Group Matches: Bangladesh 3–0 Nepal, Bangladesh 4–0 Bhutan, Bangladesh 1:0 Maldives, Semifinal: Bangladesh 1–0 India, Final: Bangladesh 4–0 Afghanistan

New record 4–0 victory in final of the competition – first gold medal for Bangladesh after 11 years

First time team becoming champion without a single goal conceded in tournament 26-year history

- Head Coach of Sudan national football team for 2002 FIFA World Cup Korea/Japan – Qualifiers
Preliminary Playoff: (H) Sudan 1–0 Mozambique, (A) Mozambique 2–1 Sudan
(2–2 Sudan qualified on away goals rule for Group B with Nigeria, Ghana, Liberia, Sierra Leone)

- Head Coach of Yemen national football team for 2000 AFC Asian Cup Lebanon – Qualifiers
(Best results: Yemen 3–0 Nepal, Yemen 11–2 Bhutan)

Đorđević was appointed head coach of the Philippines U-21's in January 2012.

==Club coaching career==

On 9 June 2007 Đorđević signed a contract with IPL club F.C. Zob Ahan for the 2007–08 season following the departure of Rasoul Korbekandi who resigned due to health issues. He was sacked in October 2007 following unsatisfactory results in the 2007–08 Iran Pro League season. Coach Đorđević removed from the starting lineup some experienced players who did not fit into his concept and promoted from the youth team a 17-year-old goalkeeper Mohammad Bagher Sadeghi and 16-year-old Mohsen Mosalman who became the youngest player ever to score a goal against Persepolis F.C. – the most successful and biggest club in Iran. His disagreements with the club management over player selection led to his departure from the club, claiming he wanted to build a champion team at a club which never finished higher than 5th position in the Iranian League. After coach Đorđević's departure, in the very next season Zob Ahan club won the national cup which was their second trophy in club history and narrowly lost the league on the final match of the season, finishing 2nd on goal difference. People in Esfahan today praise Z. Đorđević for his farsighted vision and his contribution of launching the careers of talented young players who reached the Iran national team. Tomislav Savic, the former goalkeeper coach of Atletico Madrid who was brought to the club by head coach Đorđević, received the best goalkeeper coach award in Iran in 2008–09 and still remains with the club into his fourth season.
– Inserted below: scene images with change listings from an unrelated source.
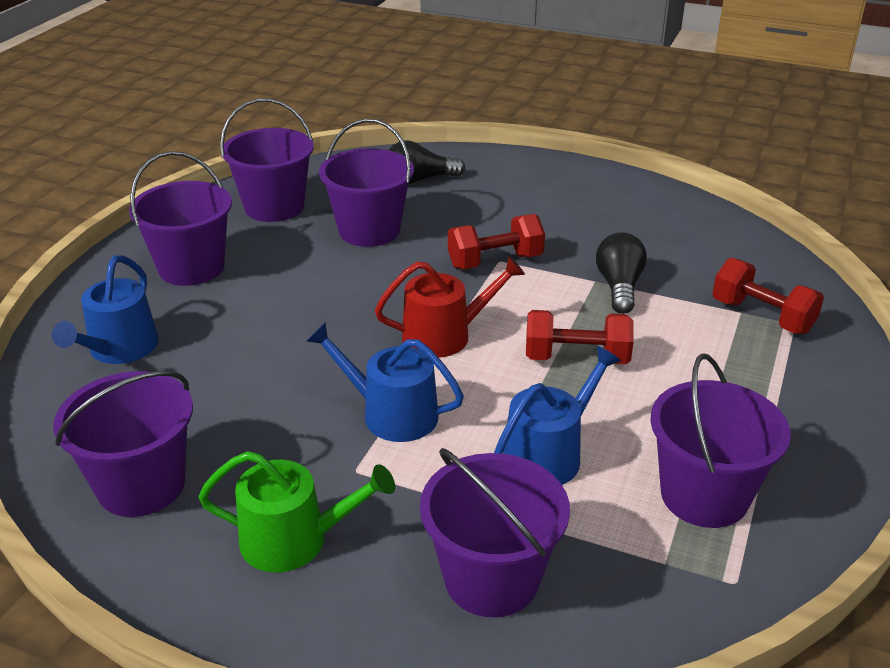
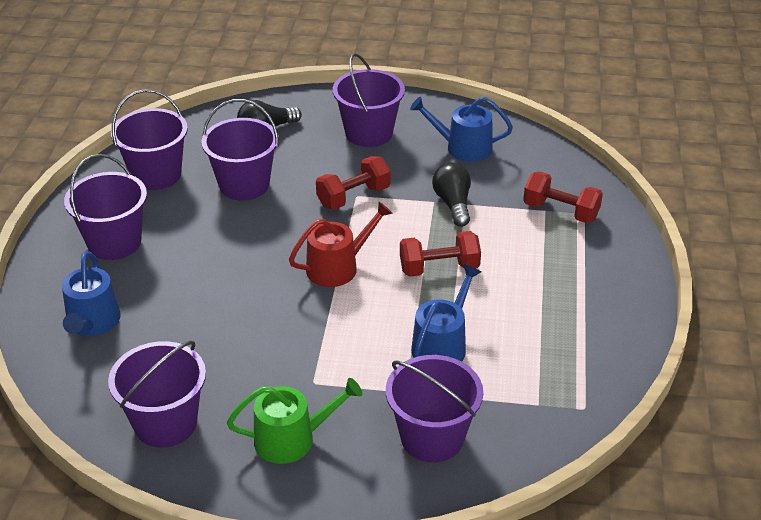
camera: 15 degrees left, 5 degrees up
blue watering can [307,323,464,442] -> blue watering can moved to [410,97,513,162]
purple bucket [650,353,791,528] -> purple bucket moved to [333,53,405,147]

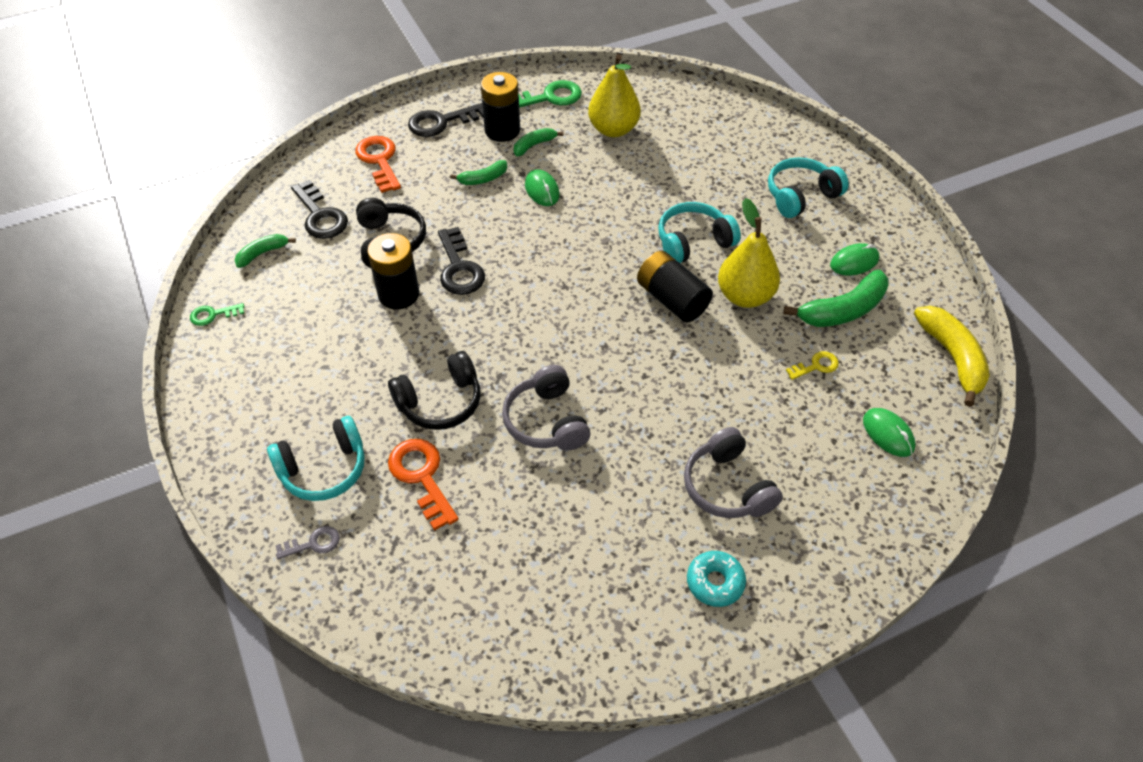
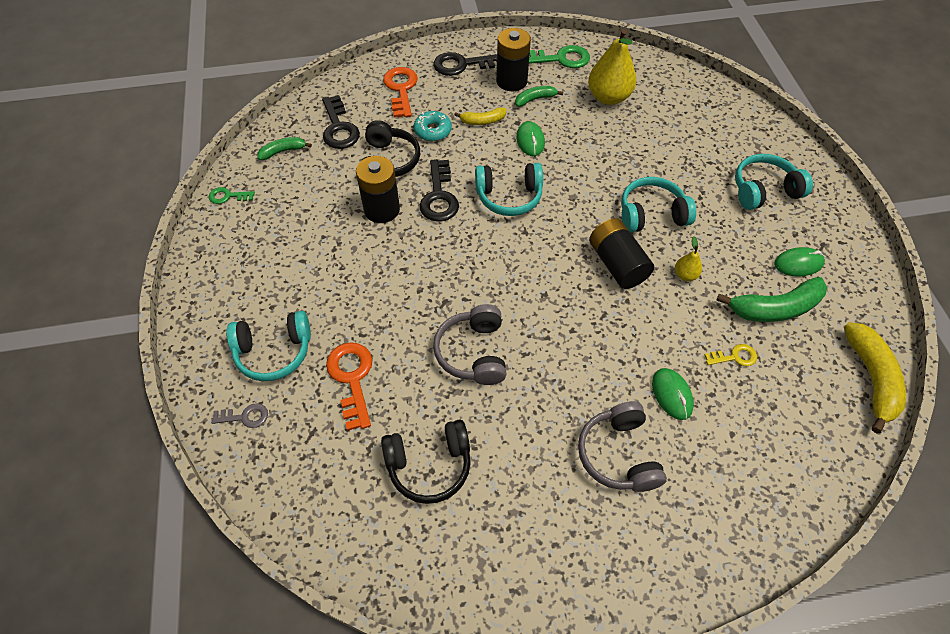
camera: 15 degrees right, 5 degrees up
black headphones [388,351,481,430] -> black headphones moved to [381,419,471,504]
green banana [450,160,507,185] -> yellow banana [455,107,506,125]
turquoise donut [687,551,746,607] -> turquoise donut moved to [414,111,452,141]
yellow pear [718,198,780,308] -> yellow pear [675,236,702,281], size x0.47
green mouse [863,408,915,457] -> green mouse moved to [652,368,694,420]
none -> turquoise headphones [475,163,543,216]

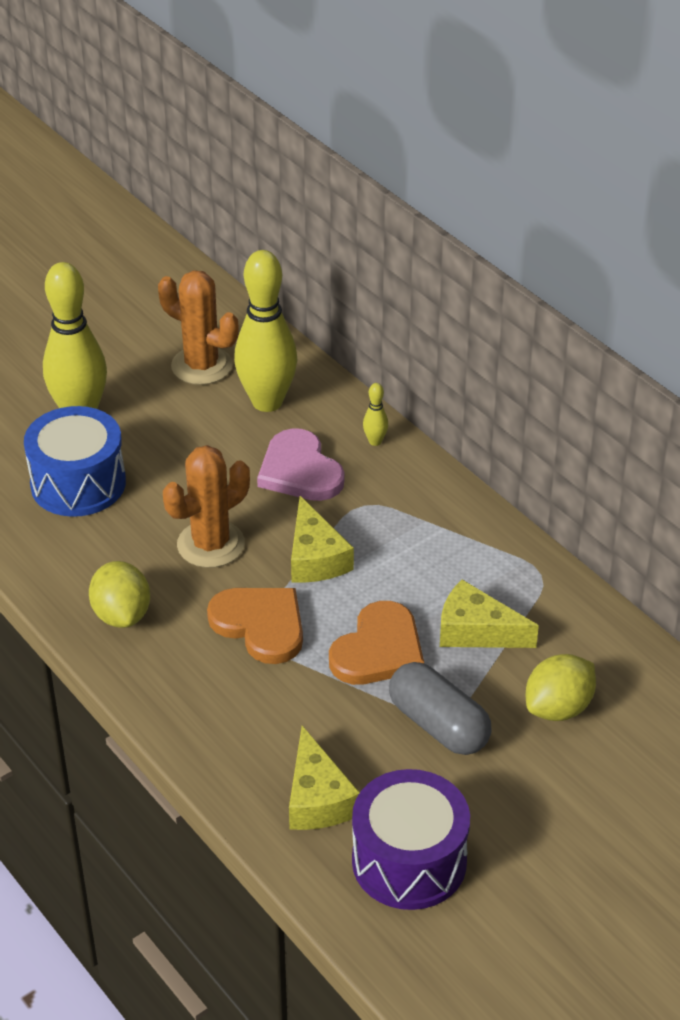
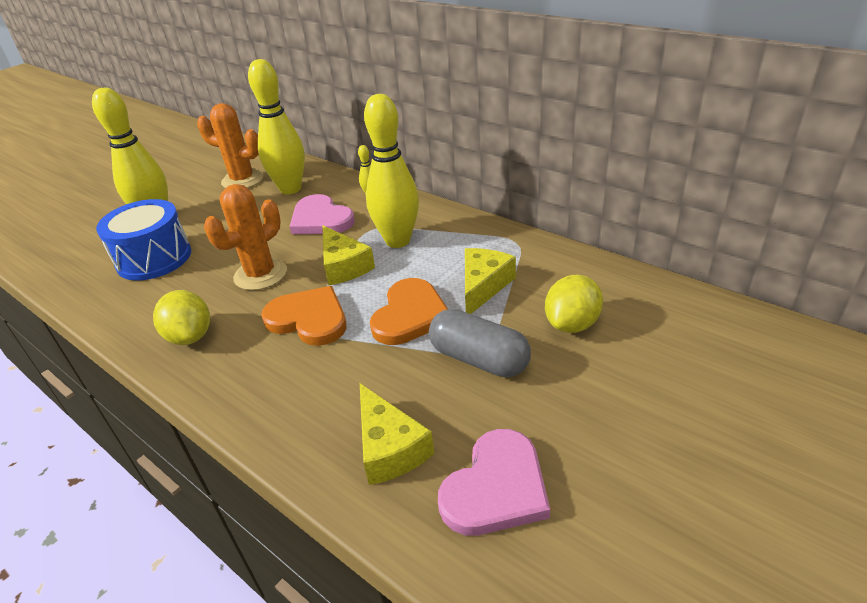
camera: 10 degrees left, 5 degrees down
purple drum [352,769,470,910] -> pink heart [438,429,550,536]
yellow cheese [440,580,539,648] -> yellow cheese turned 105 degrees clockwise [465,248,516,314]
none -> yellow bowling pin [364,94,419,248]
On 5 February 2007 Đorđević was appointed head-coach of UAE 2nd Division side Al-Rams. In the first half of the 2006–07 season, the club was at the bottom of the standings with only one point and had not registered a single win (15 matches, 0 wins, 1 draw, 14 losses) which led to the dismissal of their Egyptian coach. After coach Zoran's arrival in mid-season, he managed to revitalize the team (5 wins, 2 draws, 8 losses, 17 points). He created a sensational result when with the bottom club Al-Rams won 4–3 against the league leaders Ajman Club who were until then favourites for promotion to UAE Premier League.

2008–09 Churchill Brothers SC
- First Foreign Coach India League Champion
- First Foreigner to receive the Best Coach of the year award in India
- Received a congratulation letter from FIFA President Joseph Sepp Blatter for this unique achievement
- Qualification for AFC Champions League – First National League Title in Club history
- Goa Vodafone Pro-League Champion
- India Federation Cup semifinal, Super Cup final
- Churchill Brothers SC 9–1 victory over Vasco SC is the record biggest winning margin in I-League history

==Coach Zoran and His African Tigers==
During 2012, Đorđević was the subject of a documentary by British filmmaker Sam Benstead. The documentary looked at Đorđević's time at South Sudan national football team in which he led South Sudan to a 2–2 draw with Uganda in their inaugural FIFA recognised international friendly and their campaign in the 2012 CECAFA Cup.